═══ Recorded information ═══

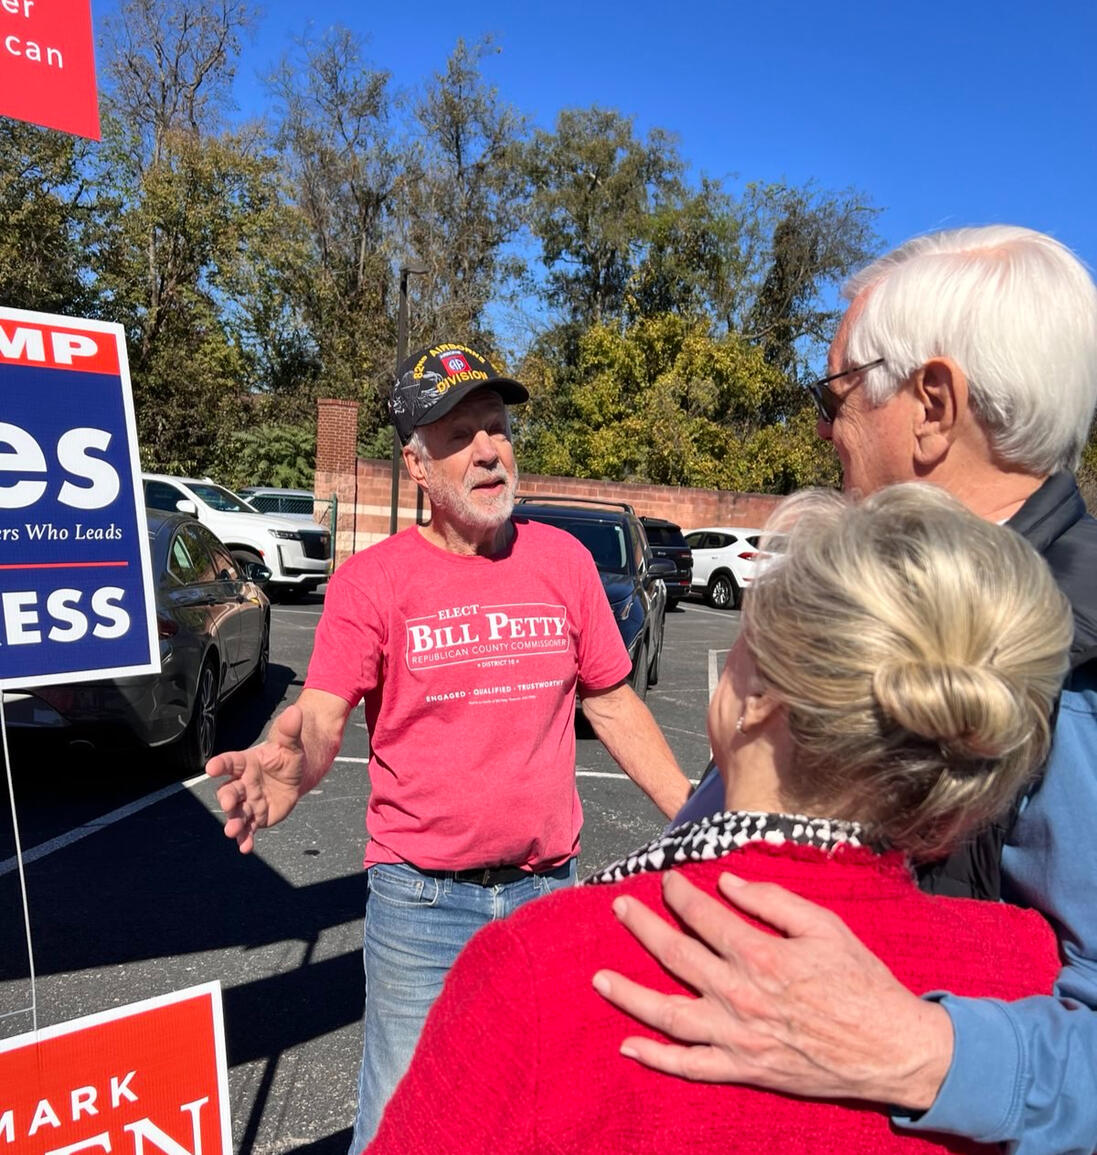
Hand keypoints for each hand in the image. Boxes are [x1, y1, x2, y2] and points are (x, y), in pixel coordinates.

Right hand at [206, 704, 307, 852]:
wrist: (296, 772)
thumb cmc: (286, 755)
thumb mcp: (291, 741)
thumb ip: (290, 729)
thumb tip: (296, 712)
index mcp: (246, 762)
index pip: (231, 762)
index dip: (221, 764)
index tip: (212, 767)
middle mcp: (243, 783)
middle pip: (230, 790)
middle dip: (227, 798)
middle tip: (226, 803)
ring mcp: (250, 801)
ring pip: (238, 812)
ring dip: (234, 822)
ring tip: (232, 831)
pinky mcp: (258, 816)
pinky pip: (250, 828)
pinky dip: (246, 838)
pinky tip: (245, 847)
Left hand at [592, 870, 953, 1110]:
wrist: (893, 1048)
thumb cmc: (861, 981)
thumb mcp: (824, 926)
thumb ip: (772, 900)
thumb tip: (727, 880)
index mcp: (760, 954)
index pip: (703, 916)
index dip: (680, 894)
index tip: (667, 880)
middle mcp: (740, 995)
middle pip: (675, 956)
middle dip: (643, 928)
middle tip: (620, 908)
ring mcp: (737, 1037)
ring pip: (668, 1013)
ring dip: (629, 994)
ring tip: (599, 977)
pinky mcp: (743, 1069)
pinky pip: (690, 1066)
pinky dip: (656, 1057)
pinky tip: (629, 1045)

═══

> [Your assignment]
Start at the line containing "pinky pip: (250, 828)" and copy each line through the last one in the records, exactly and with nothing added.

> [Solution]
pinky pip: (250, 828)
pinky dip: (246, 838)
pinky tip: (245, 847)
Left hand at [592, 870, 953, 1110]:
wrist: (893, 1048)
thumb cmc: (861, 981)
thumb mcp: (824, 926)
thumb ip: (772, 900)
thumb tip: (727, 880)
index mcp: (760, 954)
index pip: (703, 916)
index dip: (680, 894)
index tip: (667, 880)
middle mcp: (740, 995)
middle pip: (675, 956)
middle dip: (643, 928)
middle tip: (620, 908)
ring mcp: (737, 1037)
ring pip: (668, 1013)
ring dip: (629, 994)
ring tip: (599, 977)
pinky mcp: (743, 1069)
pinky pip: (690, 1066)
pinky dip: (656, 1057)
pinky tip: (629, 1045)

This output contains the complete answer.